» **ФРАГМЕНТ ТЕКСТА**
----------
Однако, к счастью, мы увидим в конце концов что выводы, которые могут быть установлены положительно, наиболее важны для руководства.

II
Политическая организация вообще

§ 440. Простое собрание индивидуумов в группу еще не составляет общества. Общество, в социологическом смысле, образуется только тогда, когда кроме соприкосновения индивидуумов есть и кооперация между ними. Пока члены известной группы не соединяют своих сил для достижения какой-нибудь общей цели или целей, до тех пор связь, соединяющая их вместе, ничтожна. Они тогда только сдерживаются от разъединения, когда потребности и нужды каждого удовлетворяются объединением их усилий с усилиями других лучше, чем это могло бы быть достигнуто каждым в отдельности.

Таким образом, кооперация не может существовать без общества, и в то же время общество существует для нее. Она может быть или соединением многих сил для достижения чего-либо, чего не может достигнуть сила одного человека, или она может быть разделением различных видов деятельности между разными лицами, которые взаимно участвуют в выгодах деятельности друг друга. Мотивом совместного действия, первоначально одним из господствовавших, может быть защита против врагов или же более легкое добывание пищи на охоте или другим образом; или же мотивом могут быть, как это и случается вообще, и защита, и добывание пищи. Во всяком случае, однако, единицы переходят при этом от состояния совершенной независимости к состоянию взаимной зависимости, и по мере того, как это совершается, они начинают объединяться в настоящее так называемое общество.

Но кооперация подразумевает организацию: чтобы действия были соединены целесообразно, должен быть известный порядок, которому они подчиняются в смысле времени, количества и характера.


§ 441. Эта общественная организация, необходимая как средство для согласных действий, бывает двух родов. Хотя оба эти рода обыкновенно существуют вместе и более или менее взаимно проникают друг друга, но они различны по своему происхождению и природе. Есть кооперация бессознательная (spontaneus), развивающаяся без участия мысли во время преследования частных целей; и есть кооперации, придуманные сознательно, предполагающие ясное признание общественных целей. Пути, которыми обе возникают и продолжаются относительно друг друга, представляют значительные контрасты.
----------
» **ИЗВЛЕЧЁННЫЕ ДАННЫЕ**
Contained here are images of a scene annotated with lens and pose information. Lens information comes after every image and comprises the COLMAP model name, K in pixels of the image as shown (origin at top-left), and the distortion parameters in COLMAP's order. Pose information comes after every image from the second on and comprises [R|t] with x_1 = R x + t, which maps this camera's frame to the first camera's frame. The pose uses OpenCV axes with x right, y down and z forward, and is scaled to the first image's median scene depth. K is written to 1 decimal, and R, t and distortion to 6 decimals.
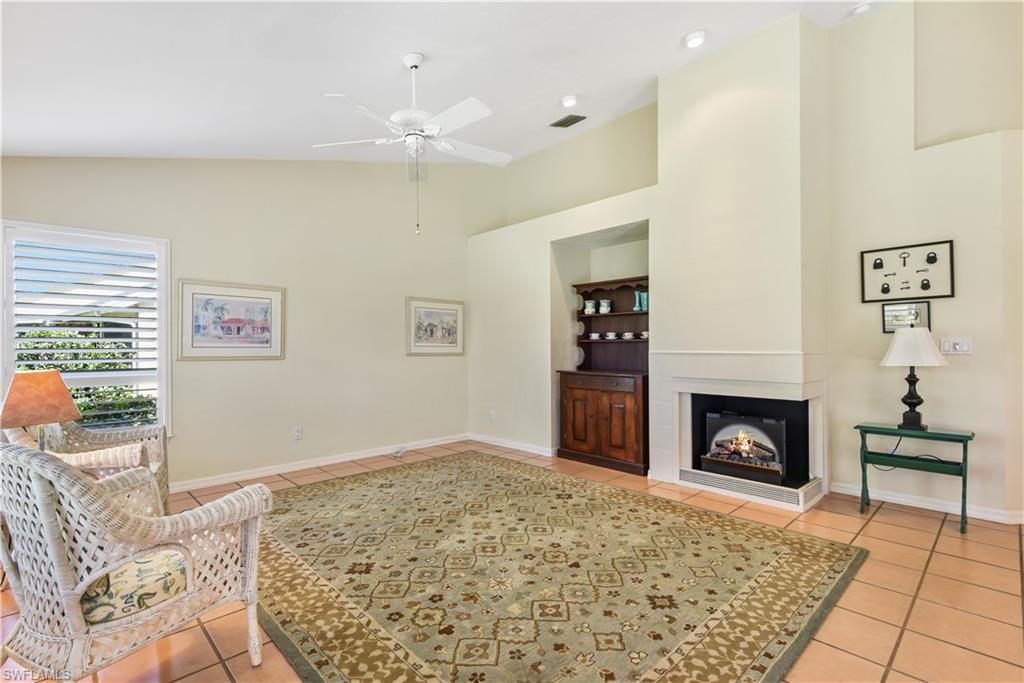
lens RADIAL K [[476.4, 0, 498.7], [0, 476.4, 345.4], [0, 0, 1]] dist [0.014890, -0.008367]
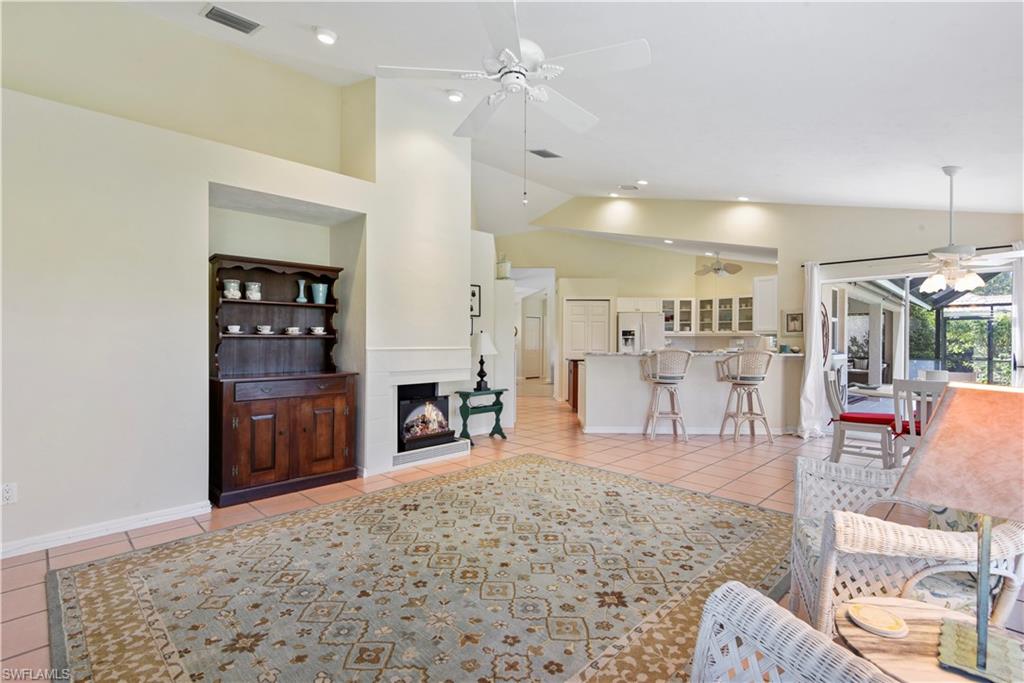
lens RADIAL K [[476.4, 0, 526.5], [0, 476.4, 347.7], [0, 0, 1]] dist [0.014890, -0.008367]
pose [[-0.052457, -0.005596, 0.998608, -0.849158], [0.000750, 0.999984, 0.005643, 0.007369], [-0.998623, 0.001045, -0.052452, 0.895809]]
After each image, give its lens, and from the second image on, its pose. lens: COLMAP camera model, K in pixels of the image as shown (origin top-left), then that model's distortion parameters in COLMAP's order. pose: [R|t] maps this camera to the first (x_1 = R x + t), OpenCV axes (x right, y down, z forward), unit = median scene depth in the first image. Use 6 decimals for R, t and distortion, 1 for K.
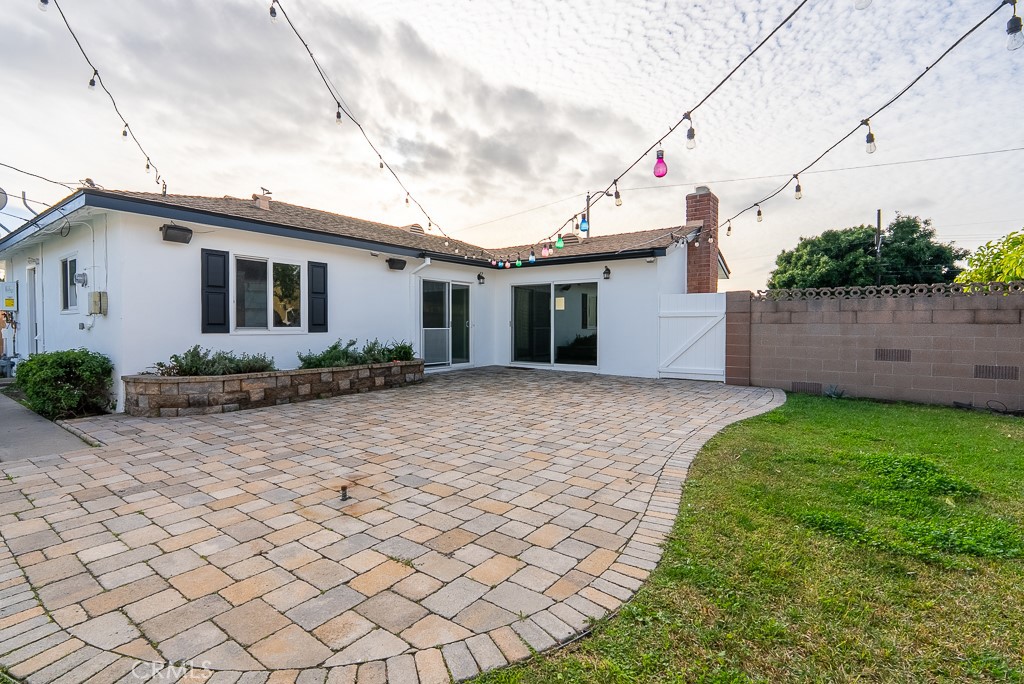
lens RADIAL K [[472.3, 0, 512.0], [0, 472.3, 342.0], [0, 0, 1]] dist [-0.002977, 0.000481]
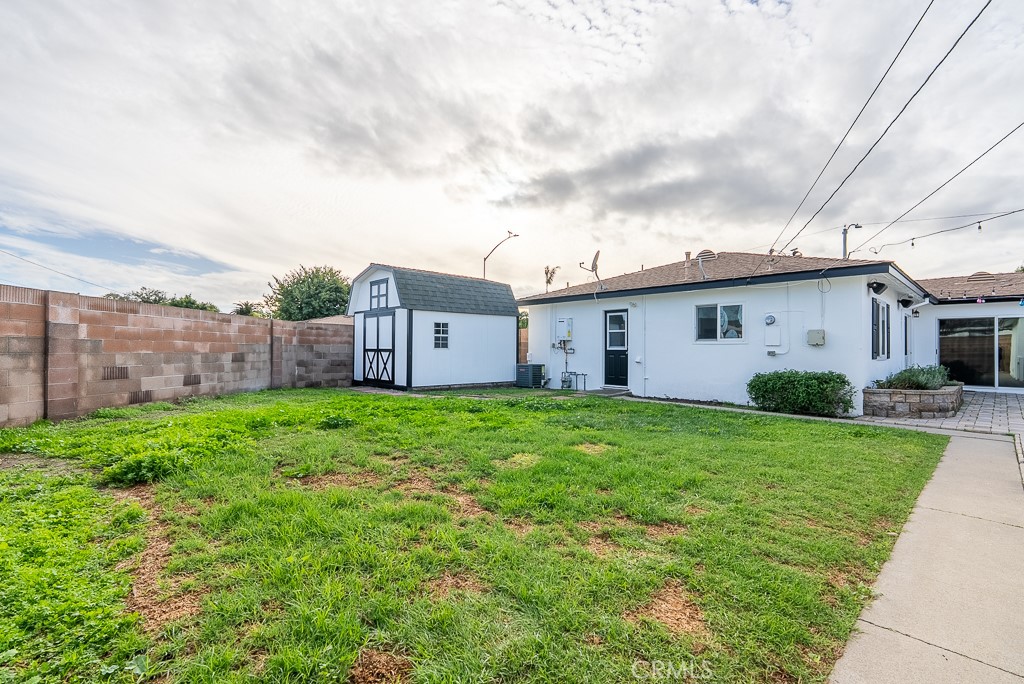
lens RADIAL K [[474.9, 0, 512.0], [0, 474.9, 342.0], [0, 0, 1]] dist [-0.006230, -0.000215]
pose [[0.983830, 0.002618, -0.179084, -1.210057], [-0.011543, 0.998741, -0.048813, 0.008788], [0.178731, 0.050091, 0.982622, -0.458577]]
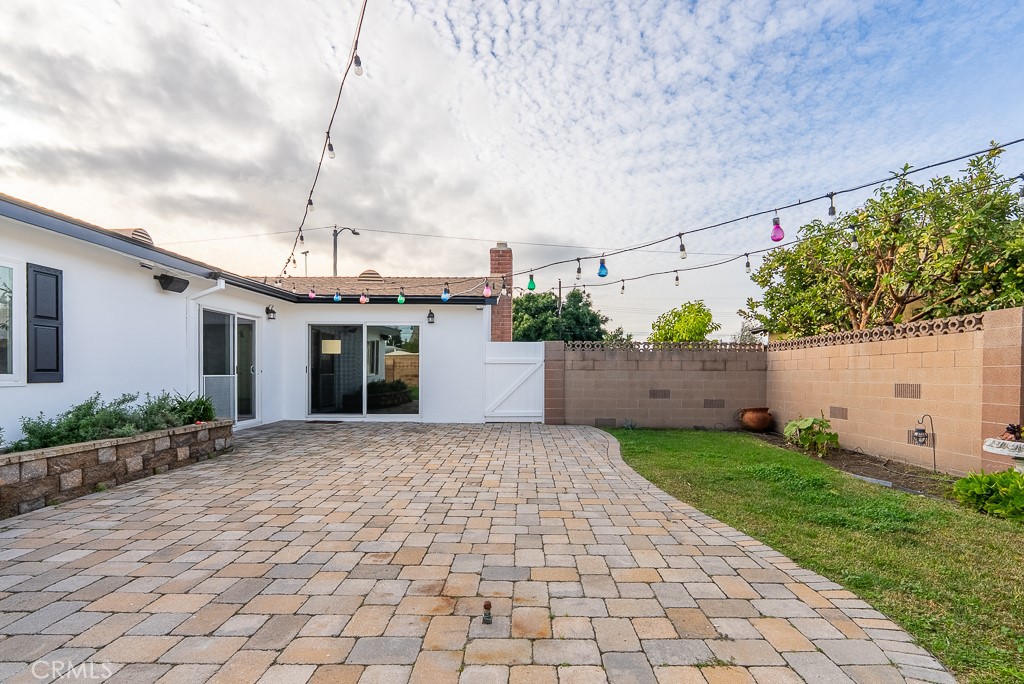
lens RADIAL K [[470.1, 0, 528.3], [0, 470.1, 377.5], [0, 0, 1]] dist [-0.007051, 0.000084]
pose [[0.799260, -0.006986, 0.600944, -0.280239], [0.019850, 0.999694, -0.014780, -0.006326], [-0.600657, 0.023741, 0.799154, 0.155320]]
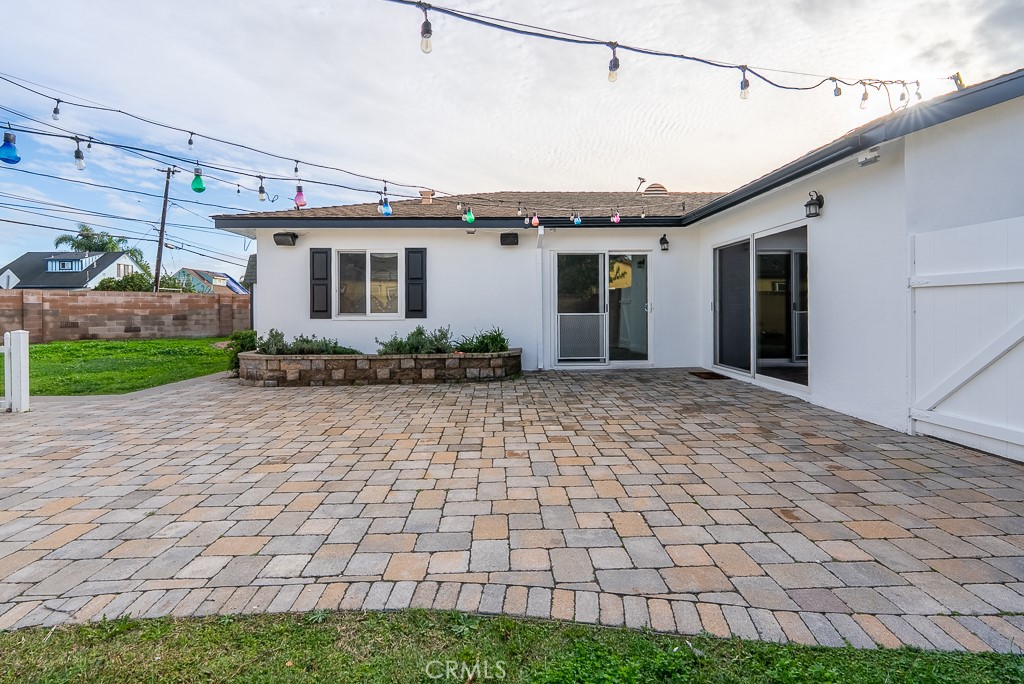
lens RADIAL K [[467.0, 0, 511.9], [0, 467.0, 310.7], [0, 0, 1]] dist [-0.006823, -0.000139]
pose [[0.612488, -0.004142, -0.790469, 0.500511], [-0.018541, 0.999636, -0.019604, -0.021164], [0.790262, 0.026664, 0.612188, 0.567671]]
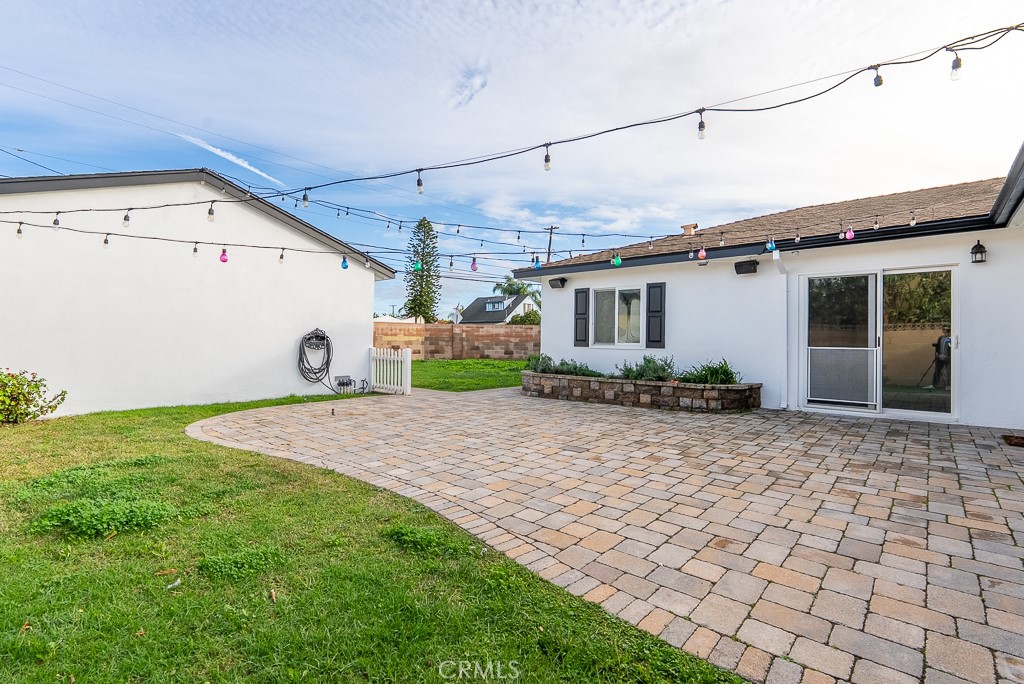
----------
» **ОБ УПРАЖНЕНИИ**
Процитируйте фрагмент о политической организации, приведённый выше, от слов «Таким образом, кооперация» до слов «так называемое общество.» включительно.

» **ОТВЕТ НА ЗАДАНИЕ**
Таким образом, кооперация не может существовать без общества, и в то же время общество существует для нее. Она может быть или соединением многих сил для достижения чего-либо, чего не может достигнуть сила одного человека, или она может быть разделением различных видов деятельности между разными лицами, которые взаимно участвуют в выгодах деятельности друг друга. Мотивом совместного действия, первоначально одним из господствовавших, может быть защита против врагов или же более легкое добывание пищи на охоте или другим образом; или же мотивом могут быть, как это и случается вообще, и защита, и добывание пищи. Во всяком случае, однако, единицы переходят при этом от состояния совершенной независимости к состоянию взаимной зависимости, и по мере того, как это совершается, они начинают объединяться в настоящее так называемое общество.